Artificial intelligence researchers are facing a problem of accountability: How do you try to ensure decisions are responsible when the decision maker is not a responsible person, but rather an algorithm? Right now, only a handful of people and organizations have the power—and resources—to automate decision making.
Organizations rely on AI to approve a loan or shape a defendant’s sentence. But the foundations upon which these intelligent systems are built are susceptible to bias. Bias from the data, from the programmer, and from a powerful company’s bottom line, can snowball into unintended consequences. That was the reality that AI researcher Timnit Gebru cautioned against at a RE:WIRED talk on Tuesday.
“There were companies purporting [to assess] someone’s likelihood of determining a crime again,” Gebru said. “That was terrifying for me.”
Gebru was a star engineer at Google who specialized in AI ethics. She co-led a team tasked with standing guard against algorithmic racism, sexism, and other bias. Gebru also cofounded the nonprofit Black in AI, which seeks to improve inclusion, visibility, and health of Black people in her field.
Last year, Google forced her out. But she hasn’t given up her fight to prevent unintended damage from machine learning algorithms.

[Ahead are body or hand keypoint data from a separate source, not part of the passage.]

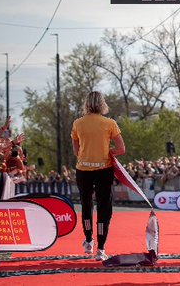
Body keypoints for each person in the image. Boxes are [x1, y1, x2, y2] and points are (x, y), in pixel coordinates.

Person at [71, 91, 125, 261]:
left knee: (86, 205)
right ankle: (101, 249)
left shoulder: (78, 123)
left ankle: (88, 241)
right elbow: (121, 149)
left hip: (83, 169)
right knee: (104, 208)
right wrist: (108, 152)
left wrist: (86, 156)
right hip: (103, 168)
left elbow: (76, 150)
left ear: (86, 104)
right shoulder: (109, 123)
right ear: (102, 104)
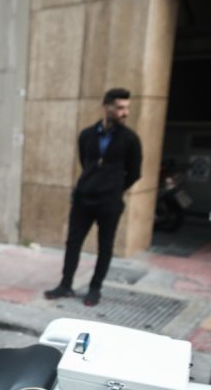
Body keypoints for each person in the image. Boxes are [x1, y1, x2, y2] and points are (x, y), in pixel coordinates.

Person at [44, 88, 142, 306]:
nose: (125, 113)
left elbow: (135, 173)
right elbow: (85, 163)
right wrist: (92, 182)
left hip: (109, 203)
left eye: (127, 108)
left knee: (105, 247)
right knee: (73, 243)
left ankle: (95, 289)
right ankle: (65, 284)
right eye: (120, 108)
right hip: (83, 199)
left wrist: (114, 188)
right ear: (106, 107)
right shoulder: (87, 135)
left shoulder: (130, 139)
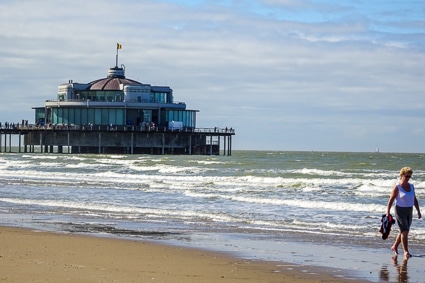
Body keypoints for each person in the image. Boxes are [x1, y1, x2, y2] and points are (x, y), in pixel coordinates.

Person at [386, 167, 421, 259]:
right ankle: (406, 252)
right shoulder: (397, 187)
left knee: (404, 231)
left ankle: (394, 246)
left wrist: (418, 211)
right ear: (401, 175)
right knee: (405, 231)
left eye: (410, 176)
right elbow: (391, 200)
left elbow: (414, 199)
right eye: (406, 176)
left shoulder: (412, 186)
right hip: (400, 210)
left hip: (409, 210)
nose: (408, 178)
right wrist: (387, 212)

Tuesday, Gebru spoke with WIRED senior writer Tom Simonite about incentives in AI research, the role of worker protections, and the vision for her planned independent institute for AI ethics and accountability. Her central point: AI needs to slow down.
“We haven’t had the time to think about how it should even be built, because we’re always just putting out fires,” she said.
As an Ethiopian refugee attending public school in the Boston suburbs, Gebru was quick to pick up on America’s racial dissonance. Lectures referred to racism in the past tense, but that didn’t jibe with what she saw, Gebru told Simonite earlier this year. She has found a similar misalignment repeatedly in her tech career.
Gebru’s professional career began in hardware. But she changed course when she saw barriers to diversity, and began to suspect that most AI research had the potential to bring harm to already marginalized groups.
“The confluence of that got me going in a different direction, which is to try to understand, and try to limit the negative societal impacts of AI,” she said.
For two years, Gebru co-led Google’s Ethical AI team with computer scientist Margaret Mitchell. The team created tools to protect against AI mishaps for Google’s product teams. Over time, though, Gebru and Mitchell realized they were being left out of meetings and email threads.
In June 2020, the GPT-3 language model was released, displaying an ability to sometimes craft coherent prose. But Gebru’s team worried about the excitement around it.
“Let’s build larger, and larger, and larger language models,” said Gebru, recalling the popular sentiment. “We had to be like, ‘Let’s please just stop and calm down for a second so that we can think about the pros, and cons, and maybe alternative ways of doing this.”
Her team helped write a paper about the ethical implications of language models, called “On the Dangers of Stochastic Parrots: Can Language Models Be Too Big?”
Others at Google were not happy. Gebru was asked to retract the paper or remove Google employees’ names. She countered with an ask for transparency: Who requested such harsh action and why? Neither side budged. Gebru found out from one of her direct reports that she “had resigned.”